Now there’s a pig-shaped shrub by the OHS Ag department, a snail and a turtle near the band room, and a hippopotamus in the courtyard area.

“The first time I saw (his work), it was the pig,” Casey said. “I thought, ‘that is so cool, Fred.’”

All the shrubs were previously trimmed in the typical round, ball shape. All of them, except for the hippo, are boxwoods, which are the standard plants used to make topiaries. The hippo is a different shrub called a cotoneaster and it fills up with small red berries in the fall.

Ditko clips the shrubs every three to four weeks and their shape requires constant attention, as well as some self-control with the hedge trimmers. With the pig, he said it took at least six months to grow the tail.

Ditko said he’d never done topiaries before but he had a landscaping business in the past.

“I’ve always been a gardener,” he said.

The hippo was the first shrub he started shaping. He started on it about three years ago.

“I thought, ‘gee, I wonder if I can get a face out of this,’” he recalled. “Then I started doing the others. It took about two years to get the face.”

The entire shrub is a larger-than-life-size hippo head.

“This (shrub) was a rambling mess,” Ditko said. “I just put it into a round shape and then started working on it. It’s nifty with berries because it turns red this time of year. The only problem with this plant is it has thorns, so when you trim it up it’s no fun.”

He believes it’ll take approximately another year for the hippo’s shape to be truly complete. He also noted that one side of it is larger than the other so he has to trim the large side down more frequently to achieve some balance.

The turtle’s shape is slowly coming along. Ditko is waiting for the branches in the shell area to grow taller. He expects the shell area to take another six months to a year to get the shell high enough to properly round it to make the turtle look right. He started working on the shrub for the turtle when an old, nearby cypress tree was removed and parts of it fell onto the bush, distorting its shape. The neighboring snail has a rounded, turned head and sports two antennas.

Ditko said that the hard part about these creative projects is that most of the plants are so old and a couple of the bushes on campus are actually tree suckers.

“You have to have some knowledge of the plants and how they grow,” he said. “Some lend themselves better than others, depending on the branches and leaves.”

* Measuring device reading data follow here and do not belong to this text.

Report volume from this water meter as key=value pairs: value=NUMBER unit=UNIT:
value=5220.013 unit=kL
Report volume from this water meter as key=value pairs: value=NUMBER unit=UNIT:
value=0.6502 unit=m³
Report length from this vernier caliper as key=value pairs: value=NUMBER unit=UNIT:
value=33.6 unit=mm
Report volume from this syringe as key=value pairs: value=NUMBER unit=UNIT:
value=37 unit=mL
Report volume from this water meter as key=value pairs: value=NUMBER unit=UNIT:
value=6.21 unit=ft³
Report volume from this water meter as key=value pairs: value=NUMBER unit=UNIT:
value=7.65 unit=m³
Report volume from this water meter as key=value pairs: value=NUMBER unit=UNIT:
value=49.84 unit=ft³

Frequently, the students watch Ditko as he does his carving on the topiary shrubs while they’re on their lunch in the courtyard and sometimes he asks them if they can see what animal the shrub looks like.

“We’ve gotten good feedback from the kids,” Ditko said. “…It’s fun and I think the kids know I enjoy it. I try to show the kids you can have fun on your job. You can be serious but still have some fun with it.

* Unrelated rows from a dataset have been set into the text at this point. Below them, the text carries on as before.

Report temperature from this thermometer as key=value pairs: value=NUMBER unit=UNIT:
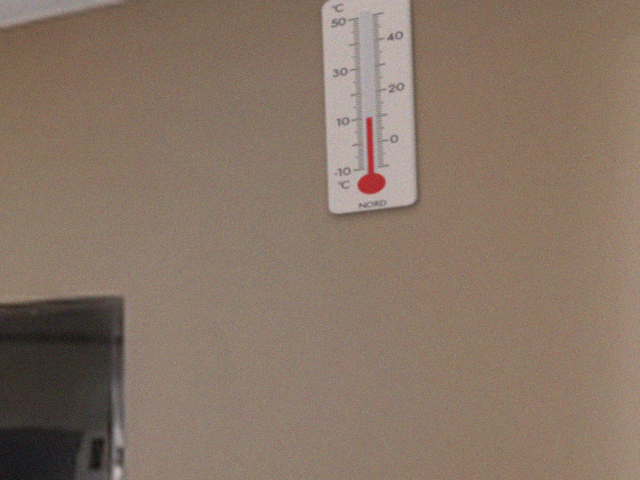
value=10 unit=°C
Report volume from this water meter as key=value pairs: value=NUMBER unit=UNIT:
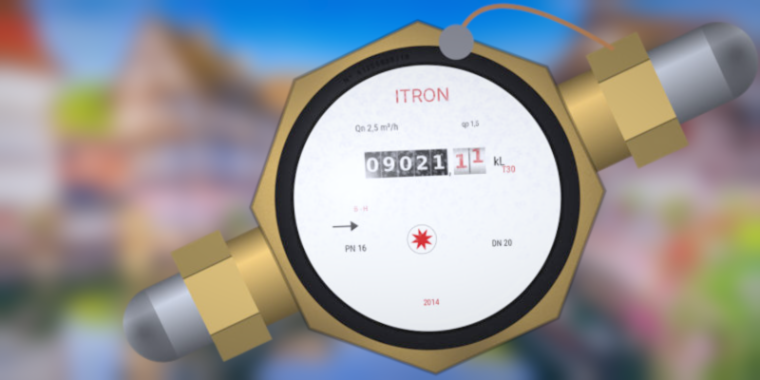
value=9021.11 unit=kL
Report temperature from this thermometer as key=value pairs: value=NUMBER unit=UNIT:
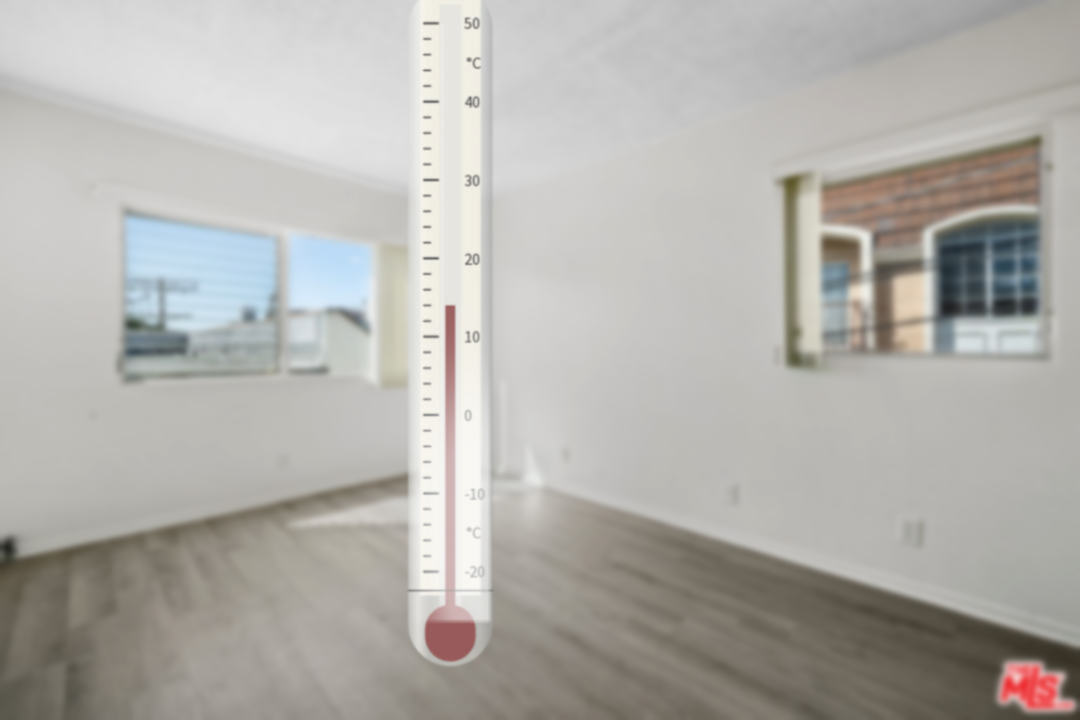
value=14 unit=°C
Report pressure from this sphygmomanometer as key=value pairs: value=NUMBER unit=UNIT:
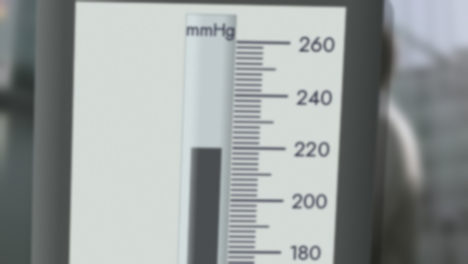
value=220 unit=mmHg
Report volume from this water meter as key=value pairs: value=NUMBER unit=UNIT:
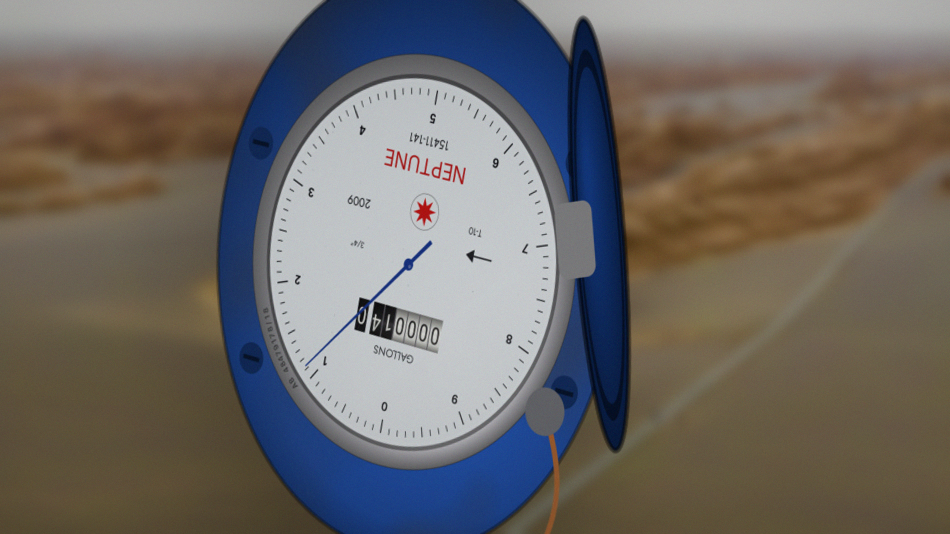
value=141.1 unit=gal
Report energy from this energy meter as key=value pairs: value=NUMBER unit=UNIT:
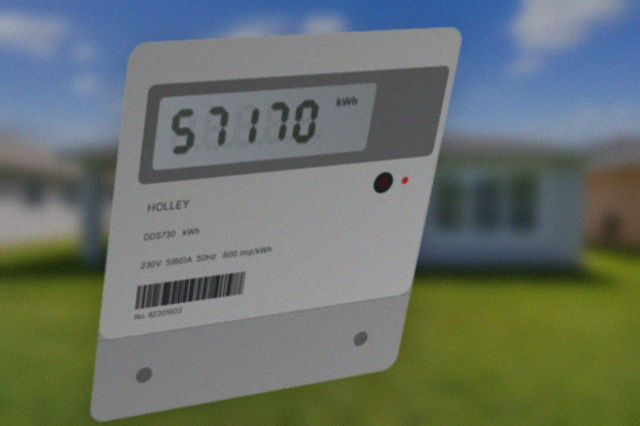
value=57170 unit=kWh
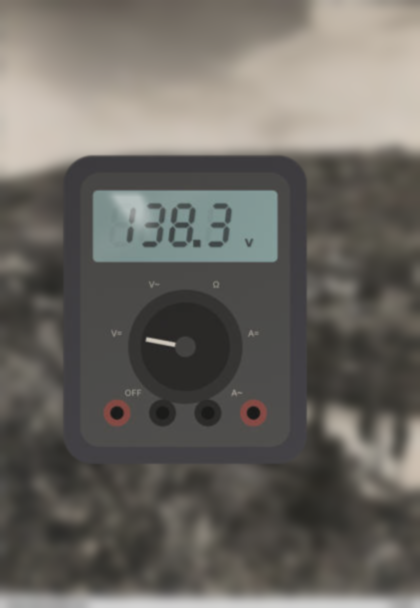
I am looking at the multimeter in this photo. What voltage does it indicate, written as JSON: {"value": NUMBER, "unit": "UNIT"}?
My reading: {"value": 138.3, "unit": "V"}
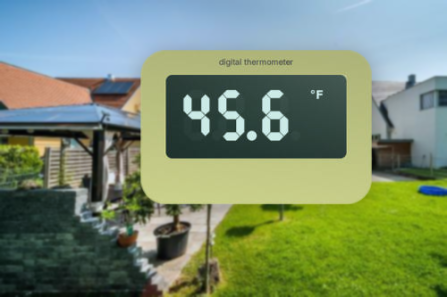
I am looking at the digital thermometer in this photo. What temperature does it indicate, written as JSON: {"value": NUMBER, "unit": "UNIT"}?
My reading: {"value": 45.6, "unit": "°F"}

“Not only is this my job, it’s always been my hobby and one of my passions,” he added.

Casey reported that one of the OHS staff members told him that she felt like she was in Disneyland with the topiary bushes around campus.

There are currently just the four topiary bushes on the OHS campus but Ditko said he didn’t have any other creatures in mind yet. He said a shrub has to strike his imagination and he has to have the time to devote to it. Casey said that he recently saw another shrub on the campus with an unnatural hole carved in it, so he thinks Ditko is at work on something new.